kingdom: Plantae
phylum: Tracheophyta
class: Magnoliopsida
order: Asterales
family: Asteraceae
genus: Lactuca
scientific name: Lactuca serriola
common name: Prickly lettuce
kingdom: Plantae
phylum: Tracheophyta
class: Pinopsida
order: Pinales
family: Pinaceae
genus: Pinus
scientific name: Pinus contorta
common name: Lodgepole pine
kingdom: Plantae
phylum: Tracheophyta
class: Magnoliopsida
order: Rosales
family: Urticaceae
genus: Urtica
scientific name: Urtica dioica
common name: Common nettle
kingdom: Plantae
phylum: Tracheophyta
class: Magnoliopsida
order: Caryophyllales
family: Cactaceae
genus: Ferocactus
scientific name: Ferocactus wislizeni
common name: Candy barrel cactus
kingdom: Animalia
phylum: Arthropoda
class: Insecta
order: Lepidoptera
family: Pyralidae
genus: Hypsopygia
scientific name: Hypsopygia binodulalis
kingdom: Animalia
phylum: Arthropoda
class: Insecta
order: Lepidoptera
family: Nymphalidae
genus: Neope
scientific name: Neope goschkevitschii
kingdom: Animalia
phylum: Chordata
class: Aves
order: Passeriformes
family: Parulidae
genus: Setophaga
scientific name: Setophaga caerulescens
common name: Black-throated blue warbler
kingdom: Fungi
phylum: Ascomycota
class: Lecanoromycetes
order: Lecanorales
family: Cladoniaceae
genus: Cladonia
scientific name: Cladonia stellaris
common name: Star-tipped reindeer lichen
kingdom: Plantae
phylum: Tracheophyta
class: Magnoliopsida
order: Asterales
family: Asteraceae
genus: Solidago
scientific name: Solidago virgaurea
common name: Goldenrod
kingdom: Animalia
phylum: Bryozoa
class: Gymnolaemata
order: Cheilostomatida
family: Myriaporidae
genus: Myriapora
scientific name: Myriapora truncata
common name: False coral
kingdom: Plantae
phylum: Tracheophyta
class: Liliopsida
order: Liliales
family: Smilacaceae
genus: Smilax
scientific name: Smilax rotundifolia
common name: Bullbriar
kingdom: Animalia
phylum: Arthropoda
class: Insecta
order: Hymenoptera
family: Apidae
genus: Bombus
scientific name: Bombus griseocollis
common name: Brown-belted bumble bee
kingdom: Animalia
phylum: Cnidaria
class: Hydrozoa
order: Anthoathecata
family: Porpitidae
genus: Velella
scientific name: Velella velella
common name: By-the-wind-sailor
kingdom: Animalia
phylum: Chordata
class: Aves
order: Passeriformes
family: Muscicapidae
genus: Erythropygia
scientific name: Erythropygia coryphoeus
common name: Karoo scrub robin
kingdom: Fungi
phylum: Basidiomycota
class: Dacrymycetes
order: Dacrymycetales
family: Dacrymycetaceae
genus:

* The task
Reproduce every line of the items above, keeping each one unchanged and in the same order.

* Correct output
kingdom: Plantae
phylum: Tracheophyta
class: Magnoliopsida
order: Asterales
family: Asteraceae
genus: Lactuca
scientific name: Lactuca serriola
common name: Prickly lettuce
kingdom: Plantae
phylum: Tracheophyta
class: Pinopsida
order: Pinales
family: Pinaceae
genus: Pinus
scientific name: Pinus contorta
common name: Lodgepole pine
kingdom: Plantae
phylum: Tracheophyta
class: Magnoliopsida
order: Rosales
family: Urticaceae
genus: Urtica
scientific name: Urtica dioica
common name: Common nettle
kingdom: Plantae
phylum: Tracheophyta
class: Magnoliopsida
order: Caryophyllales
family: Cactaceae
genus: Ferocactus
scientific name: Ferocactus wislizeni
common name: Candy barrel cactus
kingdom: Animalia
phylum: Arthropoda
class: Insecta
order: Lepidoptera
family: Pyralidae
genus: Hypsopygia
scientific name: Hypsopygia binodulalis
kingdom: Animalia
phylum: Arthropoda
class: Insecta
order: Lepidoptera
family: Nymphalidae
genus: Neope
scientific name: Neope goschkevitschii
kingdom: Animalia
phylum: Chordata
class: Aves
order: Passeriformes
family: Parulidae
genus: Setophaga
scientific name: Setophaga caerulescens
common name: Black-throated blue warbler
kingdom: Fungi
phylum: Ascomycota
class: Lecanoromycetes
order: Lecanorales
family: Cladoniaceae
genus: Cladonia
scientific name: Cladonia stellaris
common name: Star-tipped reindeer lichen
kingdom: Plantae
phylum: Tracheophyta
class: Magnoliopsida
order: Asterales
family: Asteraceae
genus: Solidago
scientific name: Solidago virgaurea
common name: Goldenrod
kingdom: Animalia
phylum: Bryozoa
class: Gymnolaemata
order: Cheilostomatida
family: Myriaporidae
genus: Myriapora
scientific name: Myriapora truncata
common name: False coral
kingdom: Plantae
phylum: Tracheophyta
class: Liliopsida
order: Liliales
family: Smilacaceae
genus: Smilax
scientific name: Smilax rotundifolia
common name: Bullbriar
kingdom: Animalia
phylum: Arthropoda
class: Insecta
order: Hymenoptera
family: Apidae
genus: Bombus
scientific name: Bombus griseocollis
common name: Brown-belted bumble bee
kingdom: Animalia
phylum: Cnidaria
class: Hydrozoa
order: Anthoathecata
family: Porpitidae
genus: Velella
scientific name: Velella velella
common name: By-the-wind-sailor
kingdom: Animalia
phylum: Chordata
class: Aves
order: Passeriformes
family: Muscicapidae
genus: Erythropygia
scientific name: Erythropygia coryphoeus
common name: Karoo scrub robin
kingdom: Fungi
phylum: Basidiomycota
class: Dacrymycetes
order: Dacrymycetales
family: Dacrymycetaceae
genus:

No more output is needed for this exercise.